As the article states, pretty much the only acceptable way to improve the
safety of a gun is to make sure its locked up correctly when not in use. This
also has the side benefit of working on all existing guns with a minimum of
extra cost to a gun owner. Smarts will add a few hundred dollars at a minimum
to a gun design, vs a few 10s of dollars it would be to keep it in a safe
along with the rest of the owners collection.

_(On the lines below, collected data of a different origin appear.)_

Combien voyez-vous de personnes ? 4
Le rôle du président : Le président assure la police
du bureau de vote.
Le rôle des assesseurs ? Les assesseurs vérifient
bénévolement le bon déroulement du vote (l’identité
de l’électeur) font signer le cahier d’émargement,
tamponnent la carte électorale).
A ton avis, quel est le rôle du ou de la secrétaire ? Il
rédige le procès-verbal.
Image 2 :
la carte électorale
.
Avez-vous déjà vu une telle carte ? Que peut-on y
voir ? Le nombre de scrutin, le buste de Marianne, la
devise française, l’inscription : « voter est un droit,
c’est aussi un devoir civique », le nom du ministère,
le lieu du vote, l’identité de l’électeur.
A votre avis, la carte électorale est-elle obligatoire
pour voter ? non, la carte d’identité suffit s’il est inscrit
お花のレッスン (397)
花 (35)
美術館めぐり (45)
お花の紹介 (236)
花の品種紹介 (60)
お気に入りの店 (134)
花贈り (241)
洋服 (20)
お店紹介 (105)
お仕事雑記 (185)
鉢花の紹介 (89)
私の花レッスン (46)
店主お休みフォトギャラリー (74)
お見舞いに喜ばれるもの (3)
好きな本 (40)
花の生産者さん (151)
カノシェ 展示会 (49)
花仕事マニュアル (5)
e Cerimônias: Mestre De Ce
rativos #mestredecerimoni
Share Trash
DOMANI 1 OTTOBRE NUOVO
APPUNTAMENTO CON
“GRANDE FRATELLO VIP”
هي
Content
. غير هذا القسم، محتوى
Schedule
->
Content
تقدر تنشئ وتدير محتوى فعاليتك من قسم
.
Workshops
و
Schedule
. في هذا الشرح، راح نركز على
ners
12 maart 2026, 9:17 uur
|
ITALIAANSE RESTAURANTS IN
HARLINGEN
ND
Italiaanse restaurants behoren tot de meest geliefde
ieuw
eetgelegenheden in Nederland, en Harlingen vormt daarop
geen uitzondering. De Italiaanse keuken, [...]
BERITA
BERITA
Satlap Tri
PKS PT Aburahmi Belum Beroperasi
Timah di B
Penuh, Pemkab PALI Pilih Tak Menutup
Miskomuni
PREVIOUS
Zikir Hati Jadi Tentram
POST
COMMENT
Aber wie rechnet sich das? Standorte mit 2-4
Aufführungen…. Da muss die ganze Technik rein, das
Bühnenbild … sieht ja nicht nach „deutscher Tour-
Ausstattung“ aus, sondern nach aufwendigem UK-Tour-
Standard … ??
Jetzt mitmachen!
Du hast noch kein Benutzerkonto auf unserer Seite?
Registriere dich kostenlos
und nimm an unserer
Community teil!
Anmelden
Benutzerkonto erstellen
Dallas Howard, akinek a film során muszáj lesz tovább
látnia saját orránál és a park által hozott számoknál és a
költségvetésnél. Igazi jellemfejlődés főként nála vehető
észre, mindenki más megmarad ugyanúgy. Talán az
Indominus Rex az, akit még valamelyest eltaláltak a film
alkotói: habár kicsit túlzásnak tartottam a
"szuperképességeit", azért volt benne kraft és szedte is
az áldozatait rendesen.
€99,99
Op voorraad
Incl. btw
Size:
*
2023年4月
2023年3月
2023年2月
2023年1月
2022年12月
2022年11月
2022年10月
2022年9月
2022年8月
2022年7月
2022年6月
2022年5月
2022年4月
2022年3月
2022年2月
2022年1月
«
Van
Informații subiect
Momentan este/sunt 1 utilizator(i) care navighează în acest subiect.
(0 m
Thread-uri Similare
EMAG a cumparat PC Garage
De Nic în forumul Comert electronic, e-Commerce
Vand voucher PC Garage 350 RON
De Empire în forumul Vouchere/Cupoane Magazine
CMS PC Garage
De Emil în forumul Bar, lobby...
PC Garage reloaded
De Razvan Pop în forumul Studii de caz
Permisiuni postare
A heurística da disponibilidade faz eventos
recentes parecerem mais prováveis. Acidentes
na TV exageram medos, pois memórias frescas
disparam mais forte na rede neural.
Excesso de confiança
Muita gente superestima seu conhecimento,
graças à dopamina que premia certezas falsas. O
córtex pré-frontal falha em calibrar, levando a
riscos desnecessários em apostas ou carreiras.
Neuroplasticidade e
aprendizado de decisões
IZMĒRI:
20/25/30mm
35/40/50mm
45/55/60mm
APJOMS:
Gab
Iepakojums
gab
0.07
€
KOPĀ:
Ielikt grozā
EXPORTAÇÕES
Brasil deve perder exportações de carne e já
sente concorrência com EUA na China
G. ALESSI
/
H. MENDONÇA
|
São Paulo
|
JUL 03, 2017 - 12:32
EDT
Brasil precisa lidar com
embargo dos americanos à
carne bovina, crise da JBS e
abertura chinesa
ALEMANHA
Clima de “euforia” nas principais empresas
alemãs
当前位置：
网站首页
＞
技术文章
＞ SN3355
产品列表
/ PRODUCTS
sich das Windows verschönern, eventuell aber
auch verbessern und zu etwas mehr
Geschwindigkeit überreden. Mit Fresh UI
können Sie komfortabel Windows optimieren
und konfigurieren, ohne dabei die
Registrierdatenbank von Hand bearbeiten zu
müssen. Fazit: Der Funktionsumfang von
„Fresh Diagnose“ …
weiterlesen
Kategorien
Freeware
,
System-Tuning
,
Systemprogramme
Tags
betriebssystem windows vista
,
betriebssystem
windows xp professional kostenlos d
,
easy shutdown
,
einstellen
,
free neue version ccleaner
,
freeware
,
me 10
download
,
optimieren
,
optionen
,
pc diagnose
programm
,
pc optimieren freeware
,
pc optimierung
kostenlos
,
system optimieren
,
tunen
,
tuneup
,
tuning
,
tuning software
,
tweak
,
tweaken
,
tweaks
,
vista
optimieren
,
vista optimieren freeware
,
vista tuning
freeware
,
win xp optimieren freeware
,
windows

If they really wanted to make things better, they should introduce testing of
safes used for gun storage and a set of fines for people selling safes that
don't pass the test. A bunch of existing safe vendors attempts at security are
worse than useless. See this video of a toddler opening a bunch of gun safes:
[https://www.youtube.com/watch?v=erGOJxQIf5c](https://www.youtube.com/watch?v=erGOJxQIf5c)
It doesn't matter if the toddler was coached to open them, the point is it
must be impossible for them to open the safe regardless of conditions. The FCC
tests radios (generally through certified third parties), why cant they
introduce something similar for gun safes and other gun safety measures?

------
tracker1
I have to say that I do agree with many of the points in TFA... most of the
gun guys I know would rather have something reliable over extra features. I
have a friend who won't keep a gun that's misfired/jammed at the range. The
acceptance of glocks over other options comes down to the additional safety
features that tend to sometimes not work.

In the end the simpler device is the reliable device. Anything that increases
public safety will come down to education, training and citizen
responsiveness. In real life, bad things happen... it may be with a gun, or a
bomb, or a car, or any number of things that are legal to own. Civil defense
is a basic human right, I wish that people understood what that means better.

That said the concept of civics, and civic duty are no longer part of general
education in this country. If something is going wrong, and you have the
ability to intervene, you have the responsibility to intervene. Taking
firearms away from the general population hinders that ability.

I can't even get the biometric entryways at work to register the first time
more often than not... I'd rather not have that happen in a crisis.